Winter Tires – a Smart Financial Decision
If you’ve ever hit the brakes on your car, only to feel it slip – due to rain, snow, or ice – you know it’s a little scary. You jump into defence mode – sitting upright, gripping the wheel, hands at 10 & 2, staring intently at the road ahead.
Fortunately, you didn’t crash. Others may not be so lucky. Any at-fault accident will result in a rise in car insurance premiums. Ideally car insurance providers hope to never have to pay out a claim. They aim to reduce their risk by incentivizing drivers to be safe – one of those ways is with winter tires.
The effect of winter tires on your insurance
There are many ways to get cheap car insurance starting with buying the right car, professional group discounts like unions, and bundling with your home insurance. Insurance providers will also reward those who stay loyal to them and drivers who keep a clean driving record.

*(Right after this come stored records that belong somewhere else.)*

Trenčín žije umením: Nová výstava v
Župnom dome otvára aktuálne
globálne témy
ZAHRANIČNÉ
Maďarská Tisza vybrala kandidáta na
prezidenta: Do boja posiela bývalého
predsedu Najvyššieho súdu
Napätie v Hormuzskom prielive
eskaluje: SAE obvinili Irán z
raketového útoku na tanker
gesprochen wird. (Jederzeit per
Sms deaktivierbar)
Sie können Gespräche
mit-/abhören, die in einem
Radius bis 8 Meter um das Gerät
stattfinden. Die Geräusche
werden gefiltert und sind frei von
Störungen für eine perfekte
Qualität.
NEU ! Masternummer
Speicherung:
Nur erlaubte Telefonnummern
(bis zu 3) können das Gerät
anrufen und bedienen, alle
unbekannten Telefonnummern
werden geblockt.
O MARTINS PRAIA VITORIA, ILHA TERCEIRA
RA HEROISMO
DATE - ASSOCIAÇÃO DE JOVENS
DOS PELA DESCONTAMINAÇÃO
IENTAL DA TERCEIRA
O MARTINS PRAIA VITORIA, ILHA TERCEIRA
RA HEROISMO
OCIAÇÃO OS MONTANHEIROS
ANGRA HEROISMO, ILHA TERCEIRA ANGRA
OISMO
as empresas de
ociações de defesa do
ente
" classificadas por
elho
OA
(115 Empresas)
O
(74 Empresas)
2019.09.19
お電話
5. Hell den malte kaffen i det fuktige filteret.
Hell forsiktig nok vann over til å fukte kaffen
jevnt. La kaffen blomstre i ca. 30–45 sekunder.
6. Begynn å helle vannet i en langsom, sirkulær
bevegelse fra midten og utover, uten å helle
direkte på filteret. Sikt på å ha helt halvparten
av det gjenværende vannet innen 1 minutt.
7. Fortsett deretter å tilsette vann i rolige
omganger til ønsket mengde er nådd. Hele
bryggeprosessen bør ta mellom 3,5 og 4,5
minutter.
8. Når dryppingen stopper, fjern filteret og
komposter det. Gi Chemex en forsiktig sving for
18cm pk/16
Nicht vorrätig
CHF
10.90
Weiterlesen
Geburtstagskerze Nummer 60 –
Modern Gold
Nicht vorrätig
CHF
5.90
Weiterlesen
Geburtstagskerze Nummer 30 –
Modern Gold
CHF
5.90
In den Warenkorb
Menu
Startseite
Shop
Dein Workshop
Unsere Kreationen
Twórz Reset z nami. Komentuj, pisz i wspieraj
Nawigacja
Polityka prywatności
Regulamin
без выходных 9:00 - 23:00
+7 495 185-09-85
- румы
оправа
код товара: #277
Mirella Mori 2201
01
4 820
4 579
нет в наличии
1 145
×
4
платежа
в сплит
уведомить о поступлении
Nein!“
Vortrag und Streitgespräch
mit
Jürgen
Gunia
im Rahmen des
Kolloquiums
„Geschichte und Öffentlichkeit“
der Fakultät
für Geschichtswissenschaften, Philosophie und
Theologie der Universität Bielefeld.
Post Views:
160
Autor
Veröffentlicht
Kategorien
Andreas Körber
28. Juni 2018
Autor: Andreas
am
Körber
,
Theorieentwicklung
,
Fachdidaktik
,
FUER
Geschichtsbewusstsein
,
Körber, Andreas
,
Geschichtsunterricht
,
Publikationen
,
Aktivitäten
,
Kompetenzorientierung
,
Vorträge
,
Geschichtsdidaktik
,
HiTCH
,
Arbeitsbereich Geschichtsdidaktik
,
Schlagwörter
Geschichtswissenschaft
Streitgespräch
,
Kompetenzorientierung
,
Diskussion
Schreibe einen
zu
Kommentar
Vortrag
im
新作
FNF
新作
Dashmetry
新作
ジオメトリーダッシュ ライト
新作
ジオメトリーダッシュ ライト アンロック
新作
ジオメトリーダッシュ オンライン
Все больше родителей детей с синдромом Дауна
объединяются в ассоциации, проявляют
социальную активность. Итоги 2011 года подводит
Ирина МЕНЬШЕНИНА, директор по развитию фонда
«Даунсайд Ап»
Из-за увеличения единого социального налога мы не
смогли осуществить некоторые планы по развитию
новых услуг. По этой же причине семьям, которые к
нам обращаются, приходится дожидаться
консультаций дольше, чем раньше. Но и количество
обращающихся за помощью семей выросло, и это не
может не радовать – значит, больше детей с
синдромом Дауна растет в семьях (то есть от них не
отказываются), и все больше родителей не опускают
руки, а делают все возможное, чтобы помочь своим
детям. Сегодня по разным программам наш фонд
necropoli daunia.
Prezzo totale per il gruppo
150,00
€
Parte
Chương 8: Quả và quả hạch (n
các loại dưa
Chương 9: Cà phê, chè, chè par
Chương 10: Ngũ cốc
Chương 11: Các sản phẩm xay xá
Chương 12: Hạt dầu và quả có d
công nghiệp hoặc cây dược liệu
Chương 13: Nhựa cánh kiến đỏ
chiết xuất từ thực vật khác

While not all companies offer the same discounts, rewards, or incentives, you can always find a provider who will offer 3-5% savings for installing winter tires when the snowfalls. In fact, in January of 2016, it became a requirement by law that all Ontario car insurance providers must offer a discount for snow tires. By contrast, in Quebec they took it a step further, mandating that you must have winter tires or risk losing your insurance entirely.
How to earn the discount
● Have winter tires installed and be prepared to offer proof of purchase and installation
● All four tires must be winter tires with an approved winter symbol
● All-season tires do not count as winter tires
● Winter tires must be on the car between December 1st and March 31st (Ontario only)
More on road safety and tire selection tips
Of course, road safety doesn’t stop with winter tires. Improperly inflated tires can increase the wear on your tires, which can lead to tire failure, thus increasing your chances of getting into an accident. If you have correctly inflated tires, you will improve both the driving performance of your vehicle and its gas mileage.
It’s worth it to have a tire gauge handy in the glove compartment, or stored with your donut tire, to check and maintain the pressure regularly.
Rotate your tires
While it might sound like a way for a mechanic to make extra money, rotating your tires is critical to extending their life. Your user manual will have more specific details about when to rotate. But, if you’re still unsure, know that Transport Canada recommends that you rotate your tires every 10,000 km. If you have a front-wheel-drive vehicle, know that it wears the front tires down faster than the back.
The cost of winter tires
Using the Canadawheels tire finder, you can find winter tires that fit within your budget and for your vehicle with a few simple clicks. Let’s say you own a Honda HRV, the cheapest tires listed are about $93, and the most expensive are $185. There is usually a fee of around $30 per tire to have them installed, but some places will install them for free with purchase. With this in mind, the cheapest tires with installation will cost about $500, whereas the most expensive will be about $900.
When shopping for car insurance quotes, on average, you can expect to pay about $1,200 per year. Now, assuming we can save 5% on our insurance – is it worth it to buy winter tires? Let’s use our 5% insurance savings of $1200, and we get $60 every year. That means the return on investment for buying winter tires is between 8-15 years. That’s a long time to recoup your investment, but it’s also the amount of time you’re likely to own your vehicle, according to consumerreports.org.
The bottom line
Winter tires are a smart investment. It’s not only because of the potential discounts you’ll receive, but more so because you reduce the risk of slipping on the roads, increase your traction, and lower your chances of getting into a car accident and watching your premiums skyrocket.